Quoted text:
------

Last updated: Tue 7 Apr 2015, 9:39 PM

India’s chaotic political, social and economic system is a victim of the C malaise — corruption, casteism, communalism, Congress, communism, crime, consumerism, Central Bureau of Investigation, crass capitalism (now, crony capitalism), and ‘chamchagiri’ (favouritism and nepotism) among others!

These Cs mean more Cs. Rather than be clean, the governance structure is often cosmetic and clumsy. There is plenty of competition without competence, which has led to immense misery for the public. An old joke is that India grows when the government sleeps!

The only saviour in recent years, ironically, is another C — courts, the Supreme Court in particular, which has served as the conscience of the nation.

The worst of the Cs is corruption. A Lowy Institute poll in late 2013 revealed that 96 per cent Indians felt that graft is the biggest factor holding back the country. Further, 92 percent opined that it had particularly increased during the last five years.

This links with another C — the Congress party. The absence of a viable alternative made the Congress-led coalition intoxicated by power. It let corruption spread its tentacles to such an extent that Time magazine in mid-2011 rated India’s telecom licence scandal second in the “Top 10 abuses of power” list, after the 1974 Watergate scandal in the United States.

Part of the Congress’s problem has been its inability, both in idea and intent, to abandon its dynastic mooring. It is absurd that the world’s largest democracy’s most successful party is dominated by one family since 1947. The critical fallout has been the absence of an alternative vision for India.

------

List of tasks:
[a] Translate this sentence from the piece on India's political system into Spanish: "The worst of the Cs is corruption."
[b] In the piece on India's political system, what share of Indians in the late-2013 Lowy Institute poll felt that graft is the biggest factor holding back the country?
The records below the text were taken from a separate source.

Dataset records

------

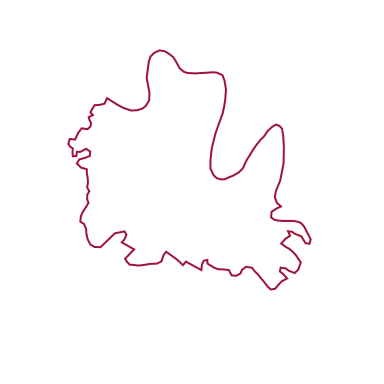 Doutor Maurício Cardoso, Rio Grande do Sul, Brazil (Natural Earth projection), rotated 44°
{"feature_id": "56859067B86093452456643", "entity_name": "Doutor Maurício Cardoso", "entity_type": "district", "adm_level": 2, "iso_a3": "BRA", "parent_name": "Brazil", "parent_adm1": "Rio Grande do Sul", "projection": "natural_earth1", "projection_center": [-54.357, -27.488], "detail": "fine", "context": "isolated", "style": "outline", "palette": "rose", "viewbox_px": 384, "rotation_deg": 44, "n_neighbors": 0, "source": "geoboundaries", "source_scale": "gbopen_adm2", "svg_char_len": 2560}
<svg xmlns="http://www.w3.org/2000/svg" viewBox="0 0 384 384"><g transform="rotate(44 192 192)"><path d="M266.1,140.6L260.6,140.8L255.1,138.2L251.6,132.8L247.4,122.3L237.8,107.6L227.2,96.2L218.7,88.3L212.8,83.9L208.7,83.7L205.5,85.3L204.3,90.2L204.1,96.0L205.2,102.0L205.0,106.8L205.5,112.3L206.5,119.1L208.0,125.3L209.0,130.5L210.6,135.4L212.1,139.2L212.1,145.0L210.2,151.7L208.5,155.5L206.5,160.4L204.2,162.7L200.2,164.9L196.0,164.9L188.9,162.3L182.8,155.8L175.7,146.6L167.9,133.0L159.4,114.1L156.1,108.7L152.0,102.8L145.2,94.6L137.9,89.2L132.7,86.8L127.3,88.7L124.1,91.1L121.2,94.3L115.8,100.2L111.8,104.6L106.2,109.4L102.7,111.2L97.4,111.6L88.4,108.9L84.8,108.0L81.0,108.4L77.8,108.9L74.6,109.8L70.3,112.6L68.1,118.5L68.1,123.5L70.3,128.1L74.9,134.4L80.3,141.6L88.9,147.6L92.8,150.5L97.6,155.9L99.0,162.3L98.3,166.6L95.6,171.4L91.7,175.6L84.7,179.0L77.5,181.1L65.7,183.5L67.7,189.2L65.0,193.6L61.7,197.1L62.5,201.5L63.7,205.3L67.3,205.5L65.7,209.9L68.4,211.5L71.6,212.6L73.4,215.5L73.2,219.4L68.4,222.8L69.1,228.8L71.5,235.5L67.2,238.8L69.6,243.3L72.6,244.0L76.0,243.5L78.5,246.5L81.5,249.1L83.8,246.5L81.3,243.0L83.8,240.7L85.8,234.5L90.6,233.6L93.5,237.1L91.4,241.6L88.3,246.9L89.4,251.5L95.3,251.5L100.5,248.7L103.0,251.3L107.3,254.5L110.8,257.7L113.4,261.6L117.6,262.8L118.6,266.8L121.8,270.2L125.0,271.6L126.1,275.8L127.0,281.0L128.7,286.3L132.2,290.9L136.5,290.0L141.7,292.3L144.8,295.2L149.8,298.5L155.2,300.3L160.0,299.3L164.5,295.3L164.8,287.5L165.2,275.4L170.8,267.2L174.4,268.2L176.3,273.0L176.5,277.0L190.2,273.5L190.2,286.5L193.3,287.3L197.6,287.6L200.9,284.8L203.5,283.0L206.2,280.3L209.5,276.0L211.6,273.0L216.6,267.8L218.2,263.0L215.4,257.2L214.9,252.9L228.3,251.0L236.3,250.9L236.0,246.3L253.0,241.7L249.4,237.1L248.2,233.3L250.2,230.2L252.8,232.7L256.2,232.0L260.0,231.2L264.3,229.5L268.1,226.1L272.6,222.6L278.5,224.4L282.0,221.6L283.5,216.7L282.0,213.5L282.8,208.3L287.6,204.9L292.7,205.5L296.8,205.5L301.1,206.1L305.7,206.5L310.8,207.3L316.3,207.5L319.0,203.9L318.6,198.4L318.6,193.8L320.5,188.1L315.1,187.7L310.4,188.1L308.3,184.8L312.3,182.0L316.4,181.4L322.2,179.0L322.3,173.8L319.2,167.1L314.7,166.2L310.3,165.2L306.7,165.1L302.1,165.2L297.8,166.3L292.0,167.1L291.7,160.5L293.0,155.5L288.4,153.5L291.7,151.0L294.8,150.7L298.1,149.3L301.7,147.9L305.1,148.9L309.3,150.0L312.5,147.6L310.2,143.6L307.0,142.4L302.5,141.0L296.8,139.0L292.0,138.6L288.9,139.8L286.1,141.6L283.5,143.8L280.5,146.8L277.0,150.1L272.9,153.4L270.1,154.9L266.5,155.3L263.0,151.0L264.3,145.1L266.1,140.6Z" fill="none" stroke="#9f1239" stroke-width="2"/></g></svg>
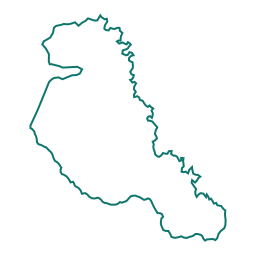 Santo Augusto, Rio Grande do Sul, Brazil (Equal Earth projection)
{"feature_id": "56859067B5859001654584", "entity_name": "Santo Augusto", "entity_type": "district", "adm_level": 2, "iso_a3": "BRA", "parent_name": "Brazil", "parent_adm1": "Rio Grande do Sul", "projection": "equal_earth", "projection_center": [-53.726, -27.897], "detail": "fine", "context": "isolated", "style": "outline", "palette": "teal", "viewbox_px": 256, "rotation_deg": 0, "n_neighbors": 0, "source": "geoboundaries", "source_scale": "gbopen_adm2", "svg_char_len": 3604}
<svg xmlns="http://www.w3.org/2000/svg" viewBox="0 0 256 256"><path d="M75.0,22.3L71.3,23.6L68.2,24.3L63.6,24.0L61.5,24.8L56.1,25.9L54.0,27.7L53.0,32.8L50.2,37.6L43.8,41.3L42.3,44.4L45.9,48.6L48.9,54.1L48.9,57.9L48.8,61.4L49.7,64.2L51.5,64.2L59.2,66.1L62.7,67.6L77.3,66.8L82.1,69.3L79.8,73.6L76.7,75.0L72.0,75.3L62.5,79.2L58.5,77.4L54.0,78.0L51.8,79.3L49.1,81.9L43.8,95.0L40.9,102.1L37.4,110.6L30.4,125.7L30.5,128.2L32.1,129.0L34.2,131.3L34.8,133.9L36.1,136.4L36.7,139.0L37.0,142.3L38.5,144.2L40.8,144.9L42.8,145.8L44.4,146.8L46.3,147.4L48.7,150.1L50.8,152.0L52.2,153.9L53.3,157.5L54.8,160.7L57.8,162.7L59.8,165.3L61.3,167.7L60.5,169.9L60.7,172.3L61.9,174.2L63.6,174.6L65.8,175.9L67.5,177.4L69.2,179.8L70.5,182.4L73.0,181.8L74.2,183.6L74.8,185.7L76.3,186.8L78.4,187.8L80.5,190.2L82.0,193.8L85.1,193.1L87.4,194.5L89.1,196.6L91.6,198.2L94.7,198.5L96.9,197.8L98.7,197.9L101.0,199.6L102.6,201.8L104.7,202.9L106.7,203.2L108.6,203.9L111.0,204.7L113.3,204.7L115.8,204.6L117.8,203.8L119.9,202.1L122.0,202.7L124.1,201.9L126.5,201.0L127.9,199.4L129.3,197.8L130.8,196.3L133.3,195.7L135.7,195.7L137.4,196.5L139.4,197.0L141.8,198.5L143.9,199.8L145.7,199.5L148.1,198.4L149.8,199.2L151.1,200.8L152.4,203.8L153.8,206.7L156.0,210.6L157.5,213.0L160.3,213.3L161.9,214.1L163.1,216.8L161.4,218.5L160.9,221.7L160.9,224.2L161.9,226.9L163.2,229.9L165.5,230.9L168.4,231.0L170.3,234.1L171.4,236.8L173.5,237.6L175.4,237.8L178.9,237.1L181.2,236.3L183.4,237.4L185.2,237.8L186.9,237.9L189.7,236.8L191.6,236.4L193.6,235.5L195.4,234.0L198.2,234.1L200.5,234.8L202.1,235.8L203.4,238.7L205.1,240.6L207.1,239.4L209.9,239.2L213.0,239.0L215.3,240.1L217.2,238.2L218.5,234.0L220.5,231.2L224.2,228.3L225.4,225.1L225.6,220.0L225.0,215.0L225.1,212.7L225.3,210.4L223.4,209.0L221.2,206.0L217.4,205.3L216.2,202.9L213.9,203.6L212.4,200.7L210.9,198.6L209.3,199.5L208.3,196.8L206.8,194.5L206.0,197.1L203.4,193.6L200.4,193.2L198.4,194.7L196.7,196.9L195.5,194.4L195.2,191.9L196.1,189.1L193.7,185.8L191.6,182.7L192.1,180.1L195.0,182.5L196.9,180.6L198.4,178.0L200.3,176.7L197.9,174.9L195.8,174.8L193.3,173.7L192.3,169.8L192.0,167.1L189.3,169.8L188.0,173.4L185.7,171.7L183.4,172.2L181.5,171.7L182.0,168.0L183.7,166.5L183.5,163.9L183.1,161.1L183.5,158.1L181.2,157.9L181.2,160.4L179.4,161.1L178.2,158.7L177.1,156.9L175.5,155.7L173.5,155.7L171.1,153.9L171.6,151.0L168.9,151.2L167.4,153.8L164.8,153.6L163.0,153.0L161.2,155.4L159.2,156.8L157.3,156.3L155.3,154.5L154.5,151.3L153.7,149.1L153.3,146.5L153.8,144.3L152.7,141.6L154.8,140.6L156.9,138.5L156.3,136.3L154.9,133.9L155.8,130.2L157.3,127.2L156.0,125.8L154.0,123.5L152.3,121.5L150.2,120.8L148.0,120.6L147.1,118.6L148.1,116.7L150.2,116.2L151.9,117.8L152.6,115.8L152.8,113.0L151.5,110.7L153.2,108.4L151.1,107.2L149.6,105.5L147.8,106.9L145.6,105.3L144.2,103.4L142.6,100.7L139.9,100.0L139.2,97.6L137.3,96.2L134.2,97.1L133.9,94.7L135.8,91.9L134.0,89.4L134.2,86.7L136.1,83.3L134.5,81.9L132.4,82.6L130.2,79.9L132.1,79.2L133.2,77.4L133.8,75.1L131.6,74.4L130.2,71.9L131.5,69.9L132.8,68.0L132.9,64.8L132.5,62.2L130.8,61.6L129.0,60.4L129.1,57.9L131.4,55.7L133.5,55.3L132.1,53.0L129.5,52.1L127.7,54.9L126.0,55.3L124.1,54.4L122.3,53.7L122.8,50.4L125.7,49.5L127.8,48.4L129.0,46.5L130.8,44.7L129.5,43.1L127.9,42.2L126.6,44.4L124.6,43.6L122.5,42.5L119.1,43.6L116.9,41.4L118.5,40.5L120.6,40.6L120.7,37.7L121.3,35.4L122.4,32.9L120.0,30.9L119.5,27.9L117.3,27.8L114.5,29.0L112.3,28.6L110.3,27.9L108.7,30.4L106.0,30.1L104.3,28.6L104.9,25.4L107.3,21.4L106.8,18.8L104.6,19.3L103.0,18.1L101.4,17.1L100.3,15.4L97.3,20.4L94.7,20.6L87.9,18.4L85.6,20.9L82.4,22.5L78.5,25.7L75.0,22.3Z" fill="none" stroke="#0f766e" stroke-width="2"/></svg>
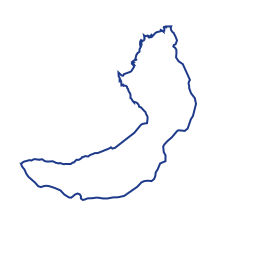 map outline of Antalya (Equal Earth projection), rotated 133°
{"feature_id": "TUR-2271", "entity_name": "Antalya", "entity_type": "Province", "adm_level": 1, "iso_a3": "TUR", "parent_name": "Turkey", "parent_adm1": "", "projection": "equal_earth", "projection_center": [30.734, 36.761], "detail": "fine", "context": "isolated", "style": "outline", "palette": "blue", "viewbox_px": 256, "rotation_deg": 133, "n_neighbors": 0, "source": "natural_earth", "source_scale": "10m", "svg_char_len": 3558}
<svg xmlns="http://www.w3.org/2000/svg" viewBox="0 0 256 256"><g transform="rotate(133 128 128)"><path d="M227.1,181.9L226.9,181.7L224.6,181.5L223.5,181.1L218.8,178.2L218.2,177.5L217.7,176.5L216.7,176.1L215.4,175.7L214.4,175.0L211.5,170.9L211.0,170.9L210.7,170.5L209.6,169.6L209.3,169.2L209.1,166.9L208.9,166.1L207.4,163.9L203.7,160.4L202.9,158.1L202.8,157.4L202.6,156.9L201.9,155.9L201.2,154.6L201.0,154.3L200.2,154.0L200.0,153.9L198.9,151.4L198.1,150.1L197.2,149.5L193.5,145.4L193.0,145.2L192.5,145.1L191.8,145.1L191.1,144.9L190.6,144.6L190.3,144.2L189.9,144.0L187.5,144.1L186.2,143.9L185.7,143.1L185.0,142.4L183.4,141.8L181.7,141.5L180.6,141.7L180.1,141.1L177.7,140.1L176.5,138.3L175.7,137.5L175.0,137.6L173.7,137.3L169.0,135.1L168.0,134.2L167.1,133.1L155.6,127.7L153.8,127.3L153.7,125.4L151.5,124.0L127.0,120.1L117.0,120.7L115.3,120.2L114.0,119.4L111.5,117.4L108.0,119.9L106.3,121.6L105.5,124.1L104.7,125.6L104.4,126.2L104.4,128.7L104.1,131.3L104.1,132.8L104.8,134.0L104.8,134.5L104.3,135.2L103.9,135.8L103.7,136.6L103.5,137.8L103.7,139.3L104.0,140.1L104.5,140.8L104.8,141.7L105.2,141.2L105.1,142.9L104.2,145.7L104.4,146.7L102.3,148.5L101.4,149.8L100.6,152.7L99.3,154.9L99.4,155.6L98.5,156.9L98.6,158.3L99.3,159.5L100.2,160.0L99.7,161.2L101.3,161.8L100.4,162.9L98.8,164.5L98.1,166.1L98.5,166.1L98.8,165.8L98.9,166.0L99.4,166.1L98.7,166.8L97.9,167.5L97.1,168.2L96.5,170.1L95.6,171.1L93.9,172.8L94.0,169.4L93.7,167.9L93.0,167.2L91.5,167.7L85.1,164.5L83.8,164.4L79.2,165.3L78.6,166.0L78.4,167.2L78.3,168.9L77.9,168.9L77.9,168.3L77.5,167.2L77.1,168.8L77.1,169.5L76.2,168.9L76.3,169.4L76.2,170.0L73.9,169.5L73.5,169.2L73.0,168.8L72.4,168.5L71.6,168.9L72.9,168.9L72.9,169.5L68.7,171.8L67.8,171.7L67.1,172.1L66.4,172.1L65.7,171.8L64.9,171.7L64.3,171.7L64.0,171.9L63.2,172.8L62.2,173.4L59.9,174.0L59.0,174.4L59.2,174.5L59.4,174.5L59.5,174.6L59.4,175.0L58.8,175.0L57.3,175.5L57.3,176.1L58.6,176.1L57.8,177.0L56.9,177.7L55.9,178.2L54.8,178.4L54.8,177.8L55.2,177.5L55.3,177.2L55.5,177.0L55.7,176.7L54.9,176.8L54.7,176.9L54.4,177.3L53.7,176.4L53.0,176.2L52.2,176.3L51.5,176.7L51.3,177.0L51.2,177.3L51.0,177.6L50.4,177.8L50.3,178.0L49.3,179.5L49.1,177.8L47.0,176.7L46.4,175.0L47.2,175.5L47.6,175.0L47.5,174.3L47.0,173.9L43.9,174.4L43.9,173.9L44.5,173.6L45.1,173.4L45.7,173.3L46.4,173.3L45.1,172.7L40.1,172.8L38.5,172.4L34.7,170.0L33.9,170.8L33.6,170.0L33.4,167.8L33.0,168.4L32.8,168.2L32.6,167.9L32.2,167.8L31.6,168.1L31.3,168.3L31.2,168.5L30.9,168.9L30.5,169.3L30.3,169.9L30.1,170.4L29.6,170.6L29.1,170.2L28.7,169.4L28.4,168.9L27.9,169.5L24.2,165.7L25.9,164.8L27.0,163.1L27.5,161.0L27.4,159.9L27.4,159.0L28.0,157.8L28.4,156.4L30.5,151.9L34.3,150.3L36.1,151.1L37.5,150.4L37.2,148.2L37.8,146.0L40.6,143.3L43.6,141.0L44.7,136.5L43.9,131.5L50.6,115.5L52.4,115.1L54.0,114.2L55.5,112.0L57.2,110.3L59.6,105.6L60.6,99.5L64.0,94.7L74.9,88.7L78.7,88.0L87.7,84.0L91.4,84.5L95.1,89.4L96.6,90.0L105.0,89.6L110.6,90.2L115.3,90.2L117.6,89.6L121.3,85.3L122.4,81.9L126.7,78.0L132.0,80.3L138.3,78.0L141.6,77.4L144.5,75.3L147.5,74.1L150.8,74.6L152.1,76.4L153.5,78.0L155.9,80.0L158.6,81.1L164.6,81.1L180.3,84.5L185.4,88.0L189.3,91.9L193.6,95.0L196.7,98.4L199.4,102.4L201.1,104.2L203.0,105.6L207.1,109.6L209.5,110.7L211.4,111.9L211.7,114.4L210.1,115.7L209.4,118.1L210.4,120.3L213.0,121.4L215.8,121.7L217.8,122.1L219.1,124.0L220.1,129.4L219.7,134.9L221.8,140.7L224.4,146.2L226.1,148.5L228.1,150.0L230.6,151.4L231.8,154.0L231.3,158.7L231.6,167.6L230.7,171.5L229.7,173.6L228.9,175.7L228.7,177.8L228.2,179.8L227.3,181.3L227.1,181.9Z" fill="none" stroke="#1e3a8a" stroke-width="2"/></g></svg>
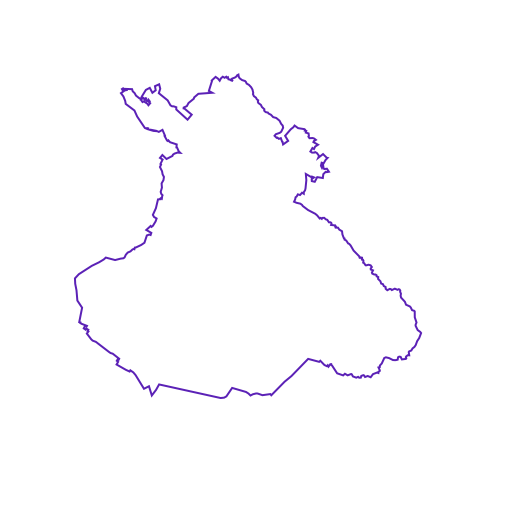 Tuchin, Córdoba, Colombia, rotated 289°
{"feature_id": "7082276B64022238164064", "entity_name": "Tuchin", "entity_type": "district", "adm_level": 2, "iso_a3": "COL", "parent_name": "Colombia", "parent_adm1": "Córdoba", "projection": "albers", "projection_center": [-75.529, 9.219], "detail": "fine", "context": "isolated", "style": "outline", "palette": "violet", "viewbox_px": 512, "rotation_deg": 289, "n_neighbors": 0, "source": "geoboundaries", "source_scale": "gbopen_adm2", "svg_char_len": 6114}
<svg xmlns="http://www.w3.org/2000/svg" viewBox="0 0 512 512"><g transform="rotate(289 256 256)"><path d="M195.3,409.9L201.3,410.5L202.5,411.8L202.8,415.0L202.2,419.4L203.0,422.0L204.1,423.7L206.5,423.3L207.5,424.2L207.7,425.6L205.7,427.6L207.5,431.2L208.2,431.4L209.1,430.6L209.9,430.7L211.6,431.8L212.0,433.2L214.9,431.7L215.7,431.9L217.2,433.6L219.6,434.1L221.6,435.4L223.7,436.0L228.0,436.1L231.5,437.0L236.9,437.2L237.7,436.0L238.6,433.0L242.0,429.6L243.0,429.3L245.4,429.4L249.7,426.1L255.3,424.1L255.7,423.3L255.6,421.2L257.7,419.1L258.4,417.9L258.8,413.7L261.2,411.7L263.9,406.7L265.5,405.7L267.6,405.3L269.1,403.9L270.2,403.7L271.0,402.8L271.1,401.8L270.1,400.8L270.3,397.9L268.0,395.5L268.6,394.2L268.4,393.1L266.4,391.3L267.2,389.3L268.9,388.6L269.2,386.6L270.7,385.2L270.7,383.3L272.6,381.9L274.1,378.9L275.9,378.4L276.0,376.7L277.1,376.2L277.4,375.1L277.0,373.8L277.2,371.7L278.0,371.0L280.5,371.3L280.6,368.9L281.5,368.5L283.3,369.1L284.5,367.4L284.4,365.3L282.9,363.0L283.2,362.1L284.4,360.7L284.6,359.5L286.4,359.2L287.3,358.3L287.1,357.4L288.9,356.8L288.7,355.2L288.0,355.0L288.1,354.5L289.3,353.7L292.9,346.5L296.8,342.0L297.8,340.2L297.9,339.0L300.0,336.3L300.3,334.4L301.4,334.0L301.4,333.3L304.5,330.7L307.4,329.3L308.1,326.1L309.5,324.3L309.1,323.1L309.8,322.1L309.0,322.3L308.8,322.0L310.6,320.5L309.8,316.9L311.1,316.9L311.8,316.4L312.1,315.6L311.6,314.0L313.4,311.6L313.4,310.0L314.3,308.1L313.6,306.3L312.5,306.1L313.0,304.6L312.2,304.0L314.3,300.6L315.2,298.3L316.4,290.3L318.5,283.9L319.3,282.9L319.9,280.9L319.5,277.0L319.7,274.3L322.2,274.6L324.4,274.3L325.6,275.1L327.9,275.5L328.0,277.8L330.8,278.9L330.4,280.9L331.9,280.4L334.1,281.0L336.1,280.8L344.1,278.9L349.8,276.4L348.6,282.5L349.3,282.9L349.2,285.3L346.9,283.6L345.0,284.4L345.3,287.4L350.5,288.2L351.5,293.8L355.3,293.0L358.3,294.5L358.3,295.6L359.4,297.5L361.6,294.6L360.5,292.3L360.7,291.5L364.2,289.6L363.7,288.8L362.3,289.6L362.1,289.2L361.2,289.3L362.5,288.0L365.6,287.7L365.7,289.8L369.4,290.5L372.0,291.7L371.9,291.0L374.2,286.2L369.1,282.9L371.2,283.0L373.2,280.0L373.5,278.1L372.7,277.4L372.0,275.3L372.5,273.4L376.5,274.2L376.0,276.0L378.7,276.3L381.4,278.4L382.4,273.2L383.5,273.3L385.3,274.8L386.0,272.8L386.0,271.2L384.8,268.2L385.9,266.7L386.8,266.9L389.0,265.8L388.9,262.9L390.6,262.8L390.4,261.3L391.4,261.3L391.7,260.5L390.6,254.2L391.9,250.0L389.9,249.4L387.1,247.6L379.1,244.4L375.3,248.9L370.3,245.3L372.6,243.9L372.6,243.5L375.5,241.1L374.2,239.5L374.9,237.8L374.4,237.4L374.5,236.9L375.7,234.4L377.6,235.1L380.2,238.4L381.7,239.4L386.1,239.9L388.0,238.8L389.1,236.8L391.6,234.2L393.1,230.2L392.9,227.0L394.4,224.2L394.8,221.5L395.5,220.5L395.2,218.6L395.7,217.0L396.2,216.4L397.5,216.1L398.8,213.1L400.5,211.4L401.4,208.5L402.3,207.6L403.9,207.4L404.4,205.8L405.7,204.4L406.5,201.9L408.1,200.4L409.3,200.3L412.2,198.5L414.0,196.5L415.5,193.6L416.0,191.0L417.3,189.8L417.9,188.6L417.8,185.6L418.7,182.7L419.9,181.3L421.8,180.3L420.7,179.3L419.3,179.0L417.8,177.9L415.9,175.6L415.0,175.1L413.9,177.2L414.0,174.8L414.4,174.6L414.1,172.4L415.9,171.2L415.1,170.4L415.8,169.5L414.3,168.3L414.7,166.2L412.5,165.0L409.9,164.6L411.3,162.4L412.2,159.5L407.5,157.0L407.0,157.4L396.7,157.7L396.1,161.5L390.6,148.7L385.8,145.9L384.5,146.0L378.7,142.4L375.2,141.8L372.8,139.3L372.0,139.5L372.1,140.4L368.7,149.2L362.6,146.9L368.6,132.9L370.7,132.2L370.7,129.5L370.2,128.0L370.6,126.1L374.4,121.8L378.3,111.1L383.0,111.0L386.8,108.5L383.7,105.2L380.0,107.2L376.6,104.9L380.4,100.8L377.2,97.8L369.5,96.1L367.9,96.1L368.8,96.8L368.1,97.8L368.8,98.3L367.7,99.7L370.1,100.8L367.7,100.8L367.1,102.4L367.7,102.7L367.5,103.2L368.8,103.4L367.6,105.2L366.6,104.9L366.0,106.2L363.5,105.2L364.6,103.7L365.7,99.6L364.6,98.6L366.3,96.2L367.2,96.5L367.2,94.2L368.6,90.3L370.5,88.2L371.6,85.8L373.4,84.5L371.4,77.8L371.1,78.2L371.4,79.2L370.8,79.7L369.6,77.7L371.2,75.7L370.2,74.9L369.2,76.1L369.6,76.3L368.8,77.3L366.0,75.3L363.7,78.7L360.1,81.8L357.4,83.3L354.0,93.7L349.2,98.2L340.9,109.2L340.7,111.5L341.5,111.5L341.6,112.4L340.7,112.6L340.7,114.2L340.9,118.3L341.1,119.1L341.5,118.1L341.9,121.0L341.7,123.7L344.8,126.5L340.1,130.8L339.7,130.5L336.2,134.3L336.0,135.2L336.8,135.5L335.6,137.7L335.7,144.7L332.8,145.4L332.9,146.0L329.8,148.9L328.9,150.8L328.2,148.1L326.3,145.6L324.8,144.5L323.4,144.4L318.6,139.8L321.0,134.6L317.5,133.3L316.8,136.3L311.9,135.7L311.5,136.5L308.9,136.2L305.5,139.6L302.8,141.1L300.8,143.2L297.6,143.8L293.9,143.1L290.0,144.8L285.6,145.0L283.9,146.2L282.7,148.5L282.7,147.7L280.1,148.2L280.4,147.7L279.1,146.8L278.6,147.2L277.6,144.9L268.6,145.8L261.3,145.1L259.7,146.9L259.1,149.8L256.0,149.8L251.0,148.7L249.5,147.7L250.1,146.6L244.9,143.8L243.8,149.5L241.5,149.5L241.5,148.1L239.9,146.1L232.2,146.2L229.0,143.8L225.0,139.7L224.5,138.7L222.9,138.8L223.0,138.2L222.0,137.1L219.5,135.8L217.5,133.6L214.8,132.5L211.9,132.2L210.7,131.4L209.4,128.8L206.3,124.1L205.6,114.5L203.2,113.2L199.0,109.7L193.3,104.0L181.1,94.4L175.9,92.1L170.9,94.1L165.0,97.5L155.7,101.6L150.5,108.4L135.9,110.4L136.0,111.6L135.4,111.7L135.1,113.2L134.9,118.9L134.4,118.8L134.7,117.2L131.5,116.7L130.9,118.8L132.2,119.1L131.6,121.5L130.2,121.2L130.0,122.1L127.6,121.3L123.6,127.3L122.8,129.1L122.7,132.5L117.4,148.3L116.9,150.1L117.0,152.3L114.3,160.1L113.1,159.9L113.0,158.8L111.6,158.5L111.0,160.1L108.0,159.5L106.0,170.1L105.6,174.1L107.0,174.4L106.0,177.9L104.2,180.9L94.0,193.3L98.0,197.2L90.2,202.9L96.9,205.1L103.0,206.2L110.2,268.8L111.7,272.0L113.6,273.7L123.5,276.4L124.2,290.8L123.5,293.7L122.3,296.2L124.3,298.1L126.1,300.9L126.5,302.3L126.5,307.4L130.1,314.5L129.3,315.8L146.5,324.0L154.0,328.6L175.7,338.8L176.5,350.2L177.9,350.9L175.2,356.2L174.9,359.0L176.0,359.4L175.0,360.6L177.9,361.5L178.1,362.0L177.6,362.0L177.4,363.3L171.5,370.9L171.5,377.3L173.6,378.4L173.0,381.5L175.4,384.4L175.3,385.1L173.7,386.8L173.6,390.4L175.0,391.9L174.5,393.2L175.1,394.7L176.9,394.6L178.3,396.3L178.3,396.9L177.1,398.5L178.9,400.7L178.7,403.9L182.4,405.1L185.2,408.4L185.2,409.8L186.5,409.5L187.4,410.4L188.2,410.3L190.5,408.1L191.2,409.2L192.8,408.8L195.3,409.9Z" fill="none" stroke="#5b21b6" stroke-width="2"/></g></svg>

------

Results:
[a] La peor de las C es la corrupción.

[b] 96 percent